* _Assignment_:
In the records below, find the line containing "(251, 585) none" and transcribe it and every line after it exactly; leave the pictures out.

Items listed in a dataset:

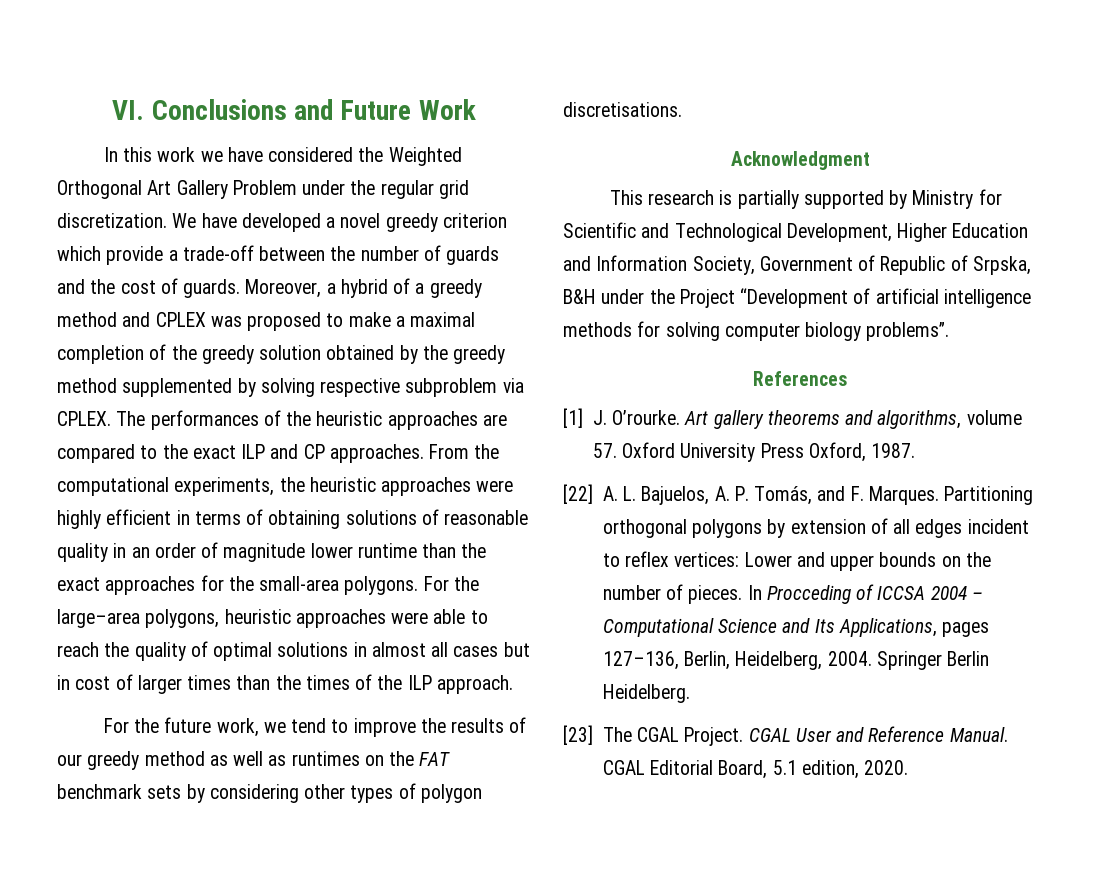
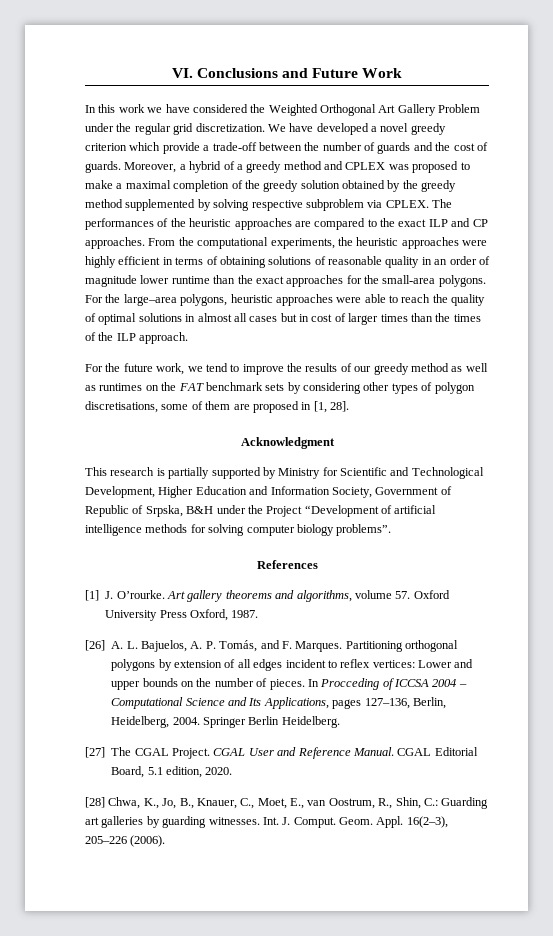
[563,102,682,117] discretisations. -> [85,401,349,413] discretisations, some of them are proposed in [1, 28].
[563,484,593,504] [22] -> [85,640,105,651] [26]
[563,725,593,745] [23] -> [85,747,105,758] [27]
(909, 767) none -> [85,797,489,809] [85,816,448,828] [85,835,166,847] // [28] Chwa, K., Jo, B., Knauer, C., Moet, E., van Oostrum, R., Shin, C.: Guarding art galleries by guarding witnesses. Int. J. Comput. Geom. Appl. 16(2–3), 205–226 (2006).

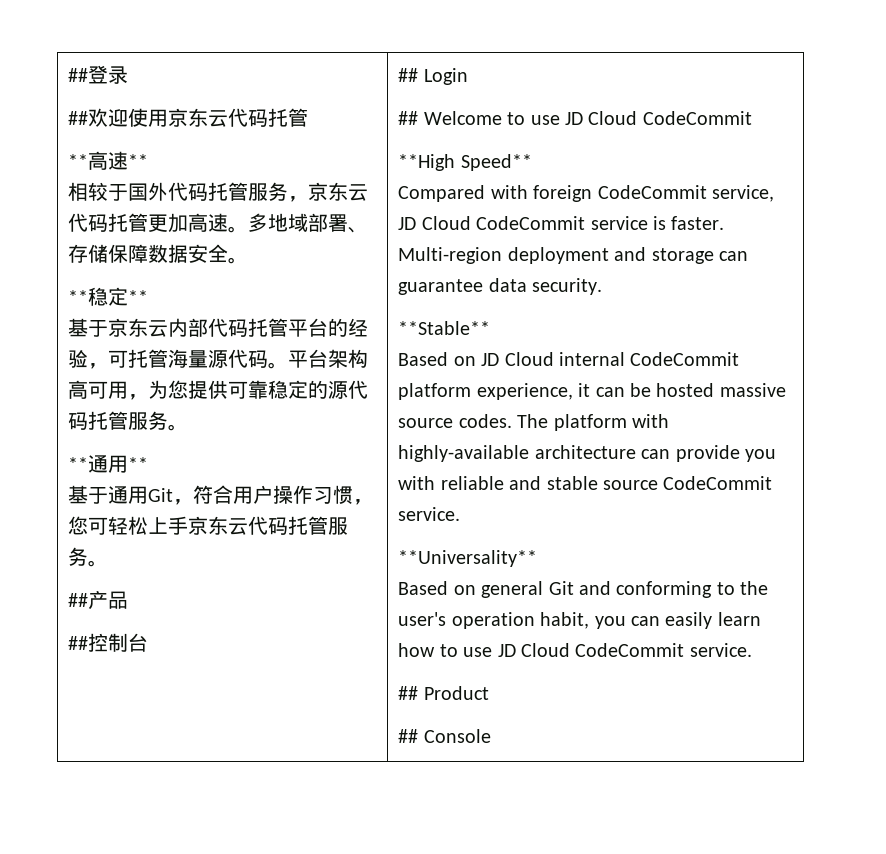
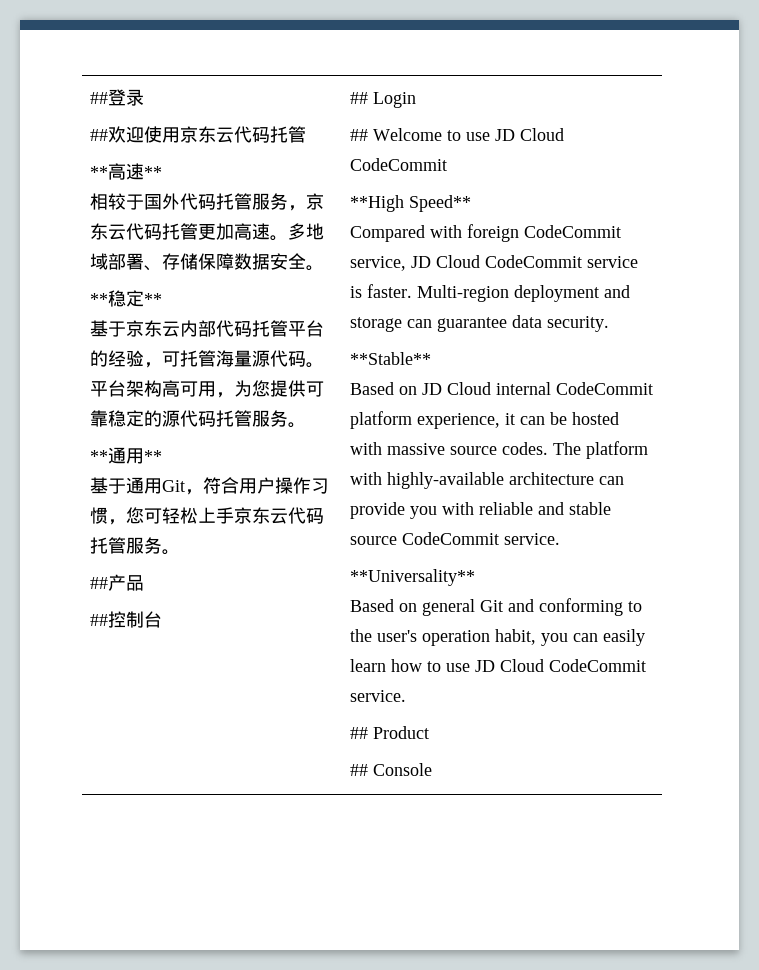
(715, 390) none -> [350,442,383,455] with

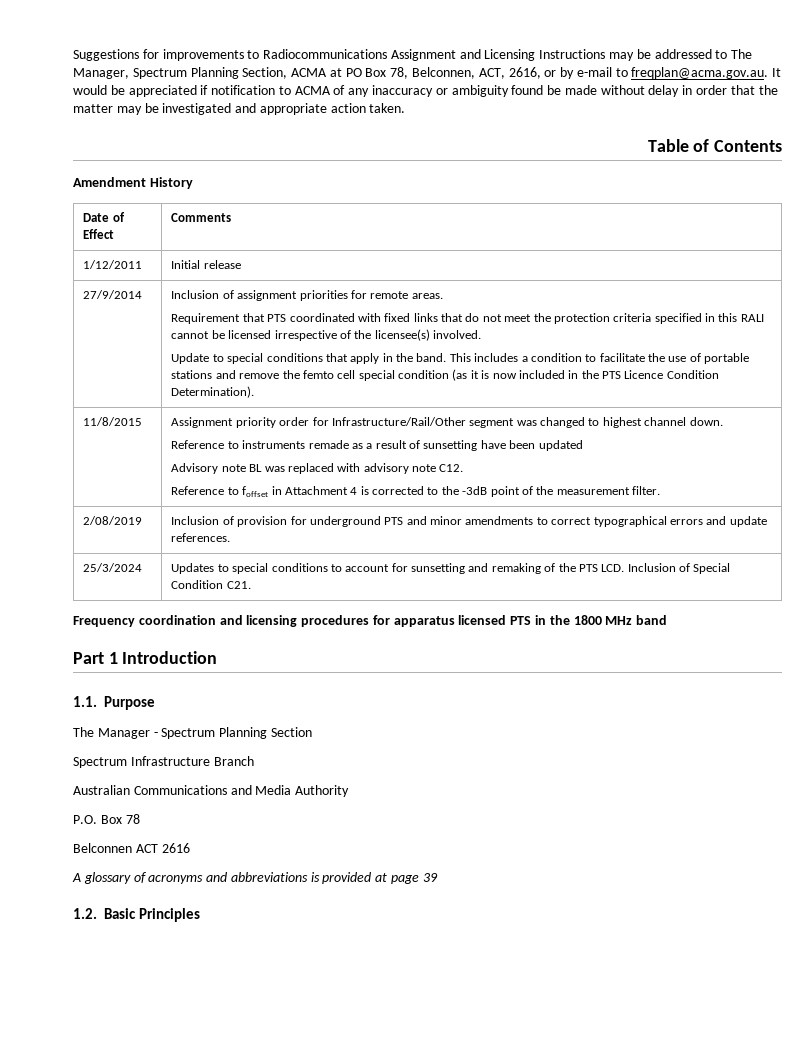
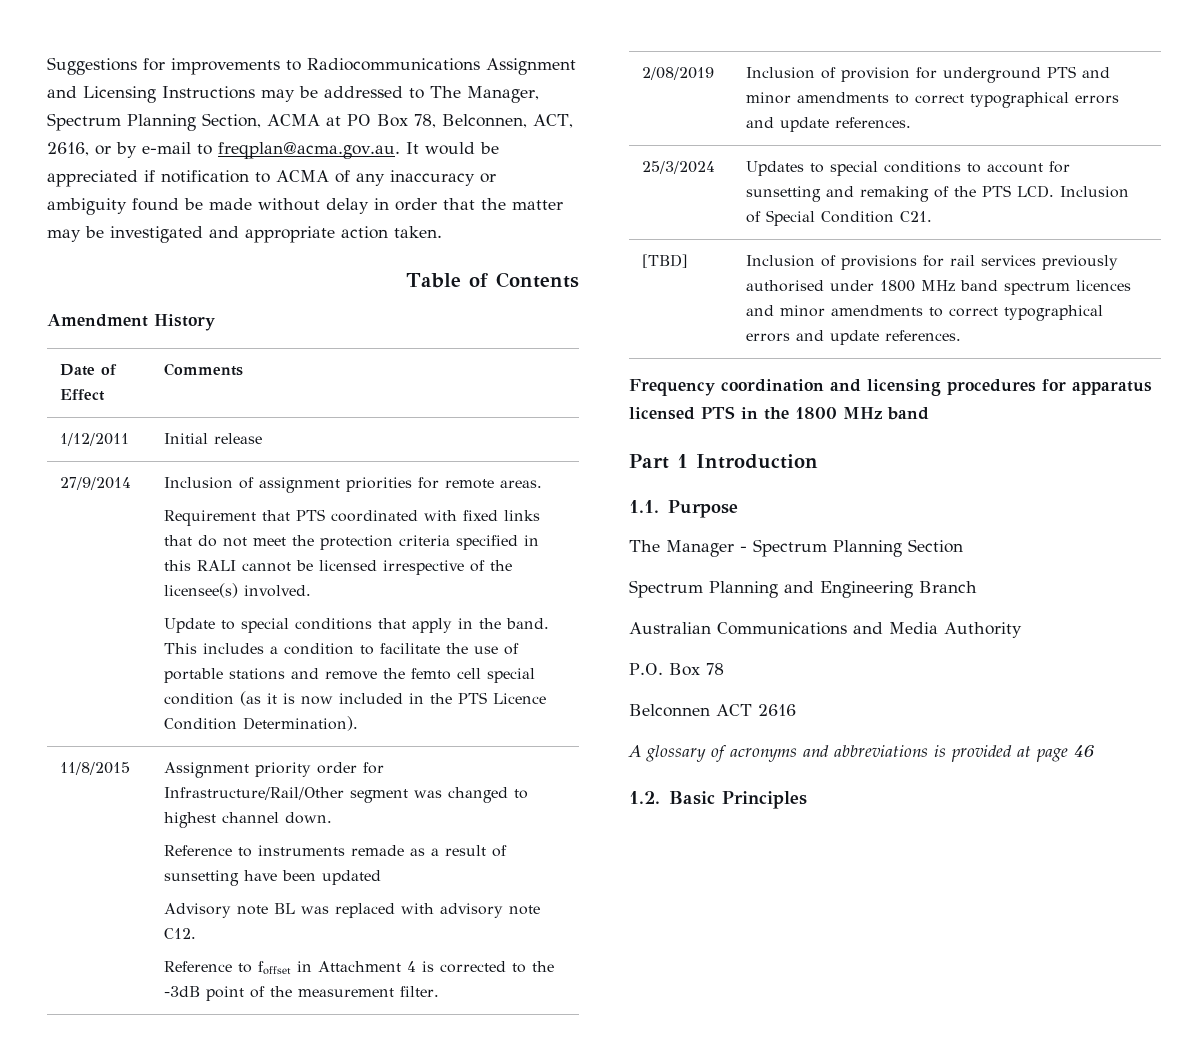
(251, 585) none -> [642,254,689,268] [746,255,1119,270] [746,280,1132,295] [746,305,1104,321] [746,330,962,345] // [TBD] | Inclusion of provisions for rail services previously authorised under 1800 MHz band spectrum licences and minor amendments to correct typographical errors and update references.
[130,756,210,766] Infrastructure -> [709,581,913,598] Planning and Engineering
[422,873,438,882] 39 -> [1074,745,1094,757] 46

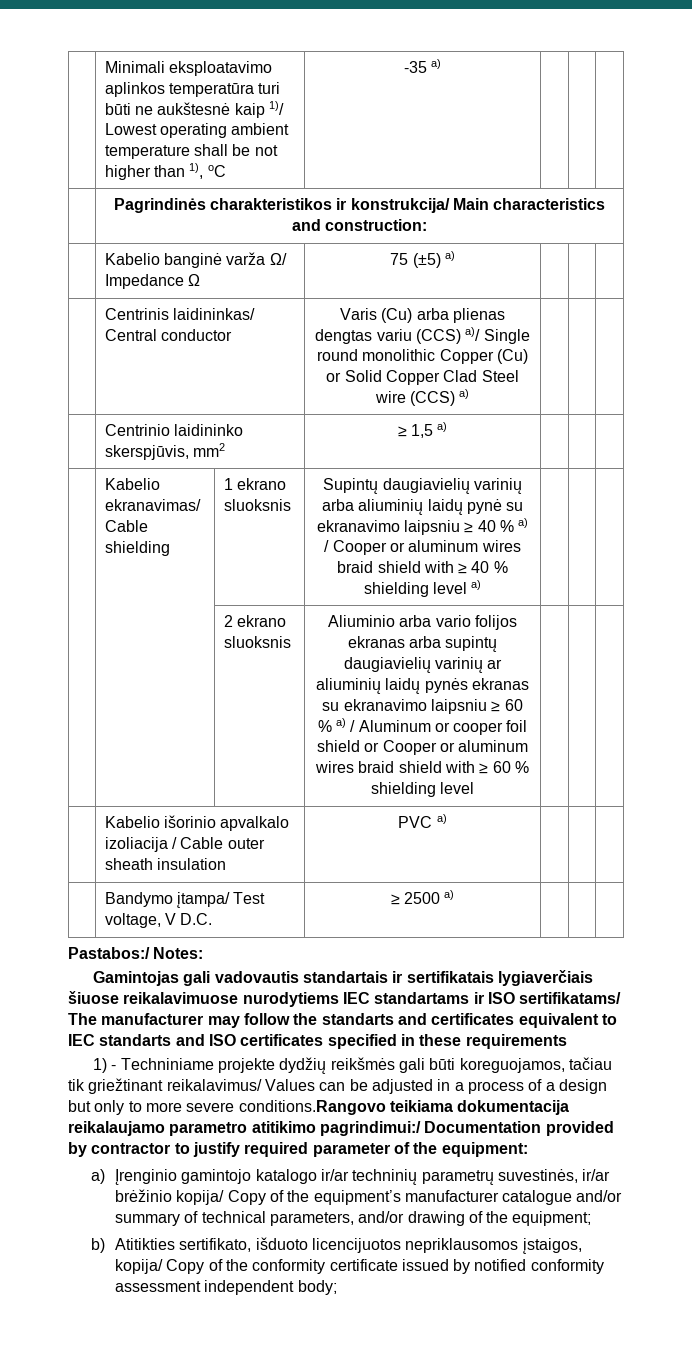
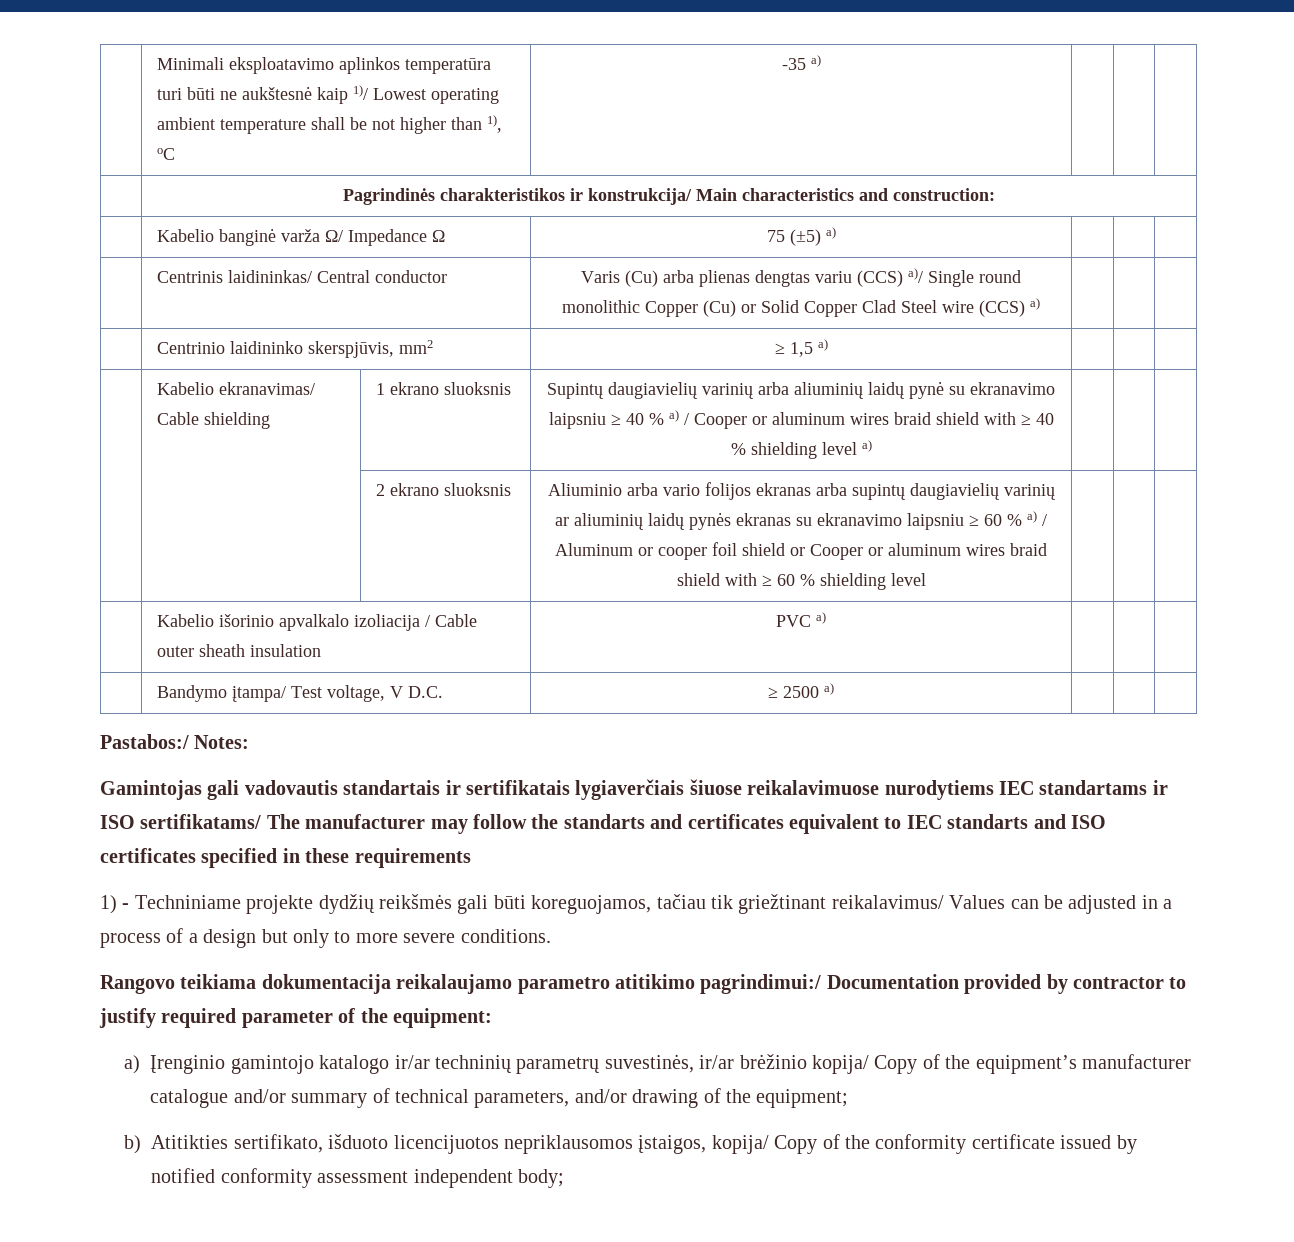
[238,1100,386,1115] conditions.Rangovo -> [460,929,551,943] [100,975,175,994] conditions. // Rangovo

* _Written answer_:
(251, 585) none -> [642,254,689,268] [746,255,1119,270] [746,280,1132,295] [746,305,1104,321] [746,330,962,345] // [TBD] | Inclusion of provisions for rail services previously authorised under 1800 MHz band spectrum licences and minor amendments to correct typographical errors and update references.
[130,756,210,766] Infrastructure -> [709,581,913,598] Planning and Engineering
[422,873,438,882] 39 -> [1074,745,1094,757] 46

[238,1100,386,1115] conditions.Rangovo -> [460,929,551,943] [100,975,175,994] conditions. // Rangovo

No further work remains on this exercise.